Clean all surfaces that come into contact with raw meat or poultry – such as cutting boards, utensils, dishes, and countertops – with hot, soapy water or a bleach solution. If outdoors without access to a kitchen, store anything that has come into contact with meat in a separate, sealed bag, and clean items as soon as possible (discard the bag).

Transport food with care

If traveling to a picnic or cookout, store cooked foods, produce, and raw meat and poultry separately, in sealed containers, to avoid cross-contamination during transport.

  • Keep hot foods hot and cold foods cold. Store hot foods in insulated containers, and keep cold foods on ice – or reusable cold packs – in coolers. In particular, mayonnaise-based foods and cut melons need to be kept cold.
  • Car trunks can exceed 150°F, so transport coolers in the passenger area of the car if at all possible.
  • After arriving at your destination, be sure to remove all food from the car. Place coolers in the shade and keep them closed until the contents are needed.

Grill safety 101

Cook meat in one step, rather than cooking partway and finishing later. Bacteria grow more rapidly in partially cooked food.
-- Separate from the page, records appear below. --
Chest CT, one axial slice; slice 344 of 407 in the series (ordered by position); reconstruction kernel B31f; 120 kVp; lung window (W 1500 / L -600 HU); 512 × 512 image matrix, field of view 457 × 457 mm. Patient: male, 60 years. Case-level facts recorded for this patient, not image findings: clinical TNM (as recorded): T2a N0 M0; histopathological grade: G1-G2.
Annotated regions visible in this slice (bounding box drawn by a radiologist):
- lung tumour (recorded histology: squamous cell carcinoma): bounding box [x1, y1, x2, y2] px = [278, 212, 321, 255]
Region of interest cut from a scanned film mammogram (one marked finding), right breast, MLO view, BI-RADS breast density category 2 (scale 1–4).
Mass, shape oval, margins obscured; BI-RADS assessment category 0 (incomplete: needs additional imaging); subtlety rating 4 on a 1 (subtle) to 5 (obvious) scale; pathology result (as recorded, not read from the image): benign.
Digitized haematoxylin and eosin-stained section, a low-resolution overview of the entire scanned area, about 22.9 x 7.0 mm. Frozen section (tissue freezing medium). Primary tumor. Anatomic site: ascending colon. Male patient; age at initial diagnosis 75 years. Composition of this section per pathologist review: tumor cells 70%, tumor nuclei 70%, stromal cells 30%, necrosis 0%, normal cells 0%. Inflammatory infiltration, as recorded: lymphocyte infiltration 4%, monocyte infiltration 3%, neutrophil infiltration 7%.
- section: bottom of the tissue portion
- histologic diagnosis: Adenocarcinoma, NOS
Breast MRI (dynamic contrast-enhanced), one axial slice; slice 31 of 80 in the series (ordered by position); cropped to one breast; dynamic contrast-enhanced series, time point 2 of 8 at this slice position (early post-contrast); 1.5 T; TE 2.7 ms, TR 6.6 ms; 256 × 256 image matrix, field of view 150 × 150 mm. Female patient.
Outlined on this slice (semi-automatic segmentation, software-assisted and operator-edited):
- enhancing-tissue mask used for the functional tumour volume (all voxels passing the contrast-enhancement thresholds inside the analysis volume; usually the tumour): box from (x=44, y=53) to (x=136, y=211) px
Thoroughly cook meat to kill any harmful pathogens that may be present. The only way to know that meat or poultry has reached a safe internal temperature is by using a meat thermometer. Remeber the following temperatures to ensure safety:

  • Ground beef, lamb and pork: 160°F
  • Ground poultry: 165°F
  • Hot dogs: 165°F
  • Beef roasts and steaks: 145°F
  • Poultry: 165°F
  • Pork chops, roasts, and tenderloin: 160°F

When removing cooked food from the grill, always use a clean plate. Never put cooked food – or anything else – on a plate or tray that was used to hold raw meat.

Serve safely

  • Wash hands before serving (and grilling, if applicable). If the picnic site does not have hand washing facilities, bring moist towelettes for all guests, in order to decrease the chances that food will be contaminated
  • Serve and eat grilled foods immediately.
  • Keep hot foods at a temperature between 140°F and 165°F until they are served, as harmful bacteria can grow rapidly at temperatures below 140°F.
  • Keep cold foods at 40°F or cooler until serving, as harmful bacteria can multiply quickly above 40°F.
  • Avoid the temptation to display foods on picnic tables and remove them from coolers/warming areas only right before eating.
  • Minimize handling of picnic foods – such as buns, cut watermelon, and sandwich fillings – as much as possible. The more people who touch an item, the higher the risk of contamination.
  • Refrigerate or freeze leftovers immediately. If the temperature is above 90°F, discard all prepared foods that have sat outside for longer than one hour. Regardless of the temperature, prepared foods should never be left at room temperature for longer than two hours.